2.5.1 Anwendung der "neuen" Hinzurechnungsbesteuerung (§ 21 Abs. 4 S. 1)
2.5.1.1 Hintergrund
Rz. 50
Die Hinzurechnungsbesteuerung gem. §§ 7 ff. AStG zieht die Steuerpflicht des Hinzurechnungsbetrags i. S. v. § 10 Abs. 1 AStG nach sich, welcher in dem Vz beim im Inland Stpfl. erfasst wird, in dem das Wirtschaftsjahr der ausländischen Zwischengesellschaft endet (§ 10 Abs. 2 S. 1, 2 AStG). Ließe man für Zwecke des zeitlichen Geltungsbereichs der "neuen" Hinzurechnungsbesteuerung die allgemeine Vorschrift des § 21 Abs. 1 Nr. 1 AStG zur Anwendung kommen, bedeutete dies in Fällen eines vom Kalenderjahr abweichenden Wirtschaftsjahrs der ausländischen Zwischengesellschaft eine Anwendung der reformierten Vorschriften über die Hinzurechnungsbesteuerung auch für vor dem Vz 2022 liegende Zeiträume.
Eine ausländische Gesellschaft i. S. d. §§ 7 ff. AStG hat ihr Wirtschaftsjahr vom 1.2. bis 31.1. Der aus dem Wirtschaftsjahr 2021/2022 resultierende Hinzurechnungsbetrag wird beim Gesellschafter i.

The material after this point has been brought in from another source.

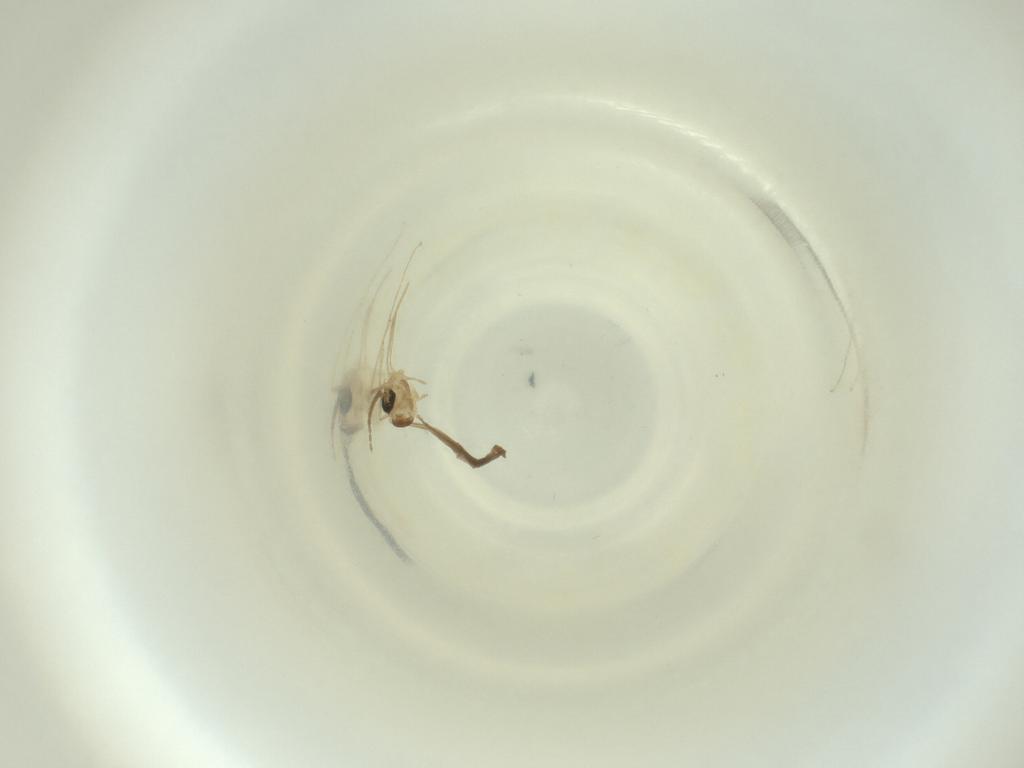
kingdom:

S. v. § 7 Abs. 1 AStG gem. § 10 Abs. 2 AStG im Vz 2022 steuerlich erfasst. Die Feststellung der Voraussetzungen der Hinzurechnungsbesteuerung und die Ermittlung des Hinzurechnungsbetrags würden sich grds. nach den im Vz 2022 geltenden Vorschriften richten. Maßgeblich wäre die reformierte Hinzurechnungsbesteuerung i. d. F. des ATADUmsG, weil gem. § 21 Abs. 1 Nr. 1 AStG für den Vz 2022 das neue Recht gilt. Im Ergebnis könnte es dadurch zu einer Anwendung der Neuregelungen für einen Zeitraum in 2021 kommen, der teilweise sogar vor Veröffentlichung des Kabinettsentwurfs zum ATADUmsG vom 24.3.2021 liegt. Dies erscheint nicht sachgemäß, weshalb es einer besonderen zeitlichen Anwendungsregelung bedurfte.
2.5.1.2 Anwendungsregel
Rz. 51
Gem. § 21 Abs. 4 S. 1 AStG sind die Vorschriften über die Hinzurechnungsbesteuerung – namentlich die §§ 7–13, 15–18 und 20 – i. d. F. des ATADUmsG erstmals – soweit Einkommen- und Körperschaftsteuer betroffen sind – für den Vz oder – soweit die Gewerbesteuer betroffen ist – für den Erhebungszeitraum, für den Zwischeneinkünfte hinzuzurechnen sind, die in einem Wirtschaftsjahr der Zwischengesellschaft oder der Betriebsstätte entstanden sind, das nach dem 31.12.2021 beginnt. Daraus ergibt sich folgende Differenzierung:
bei kalendergleichem Wirtschaftsjahr der ausländischen Gesellschaft greifen die Neuregelungen erstmals für den Vz 2022 und mit Relevanz für das Wirtschaftsjahr 2022 der ausländischen Gesellschaft, weil das Wirtschaftsjahr der ausländischen Gesellschaft sowohl nach dem 31.12.2021 beginnt (nämlich am 1.1.2022) als auch im Vz 2022 die steuerliche Erfassung des Hinzurechnungsbetrags im Inlands gem. § 10 Abs. 2 AStG erfolgt
;
- bei abweichendem Wirtschaftsjahr der ausländischen Gesellschaft greifen die Neuregelungen erstmals für den Vz 2023 und mit Relevanz für das Wirtschaftsjahr 2022/2023 der ausländischen Gesellschaft, weil das Wirtschaftsjahr der ausländischen Gesellschaft zwar ebenfalls nach dem 31.12.2021 beginnt (nämlich zu irgendeinem Zeitpunkt während des Vz 2022), allerdings erst im Vz 2023 die steuerliche Erfassung des Hinzurechnungsbetrags im Inlands gem. § 10 Abs. 2 AStG erfolgt.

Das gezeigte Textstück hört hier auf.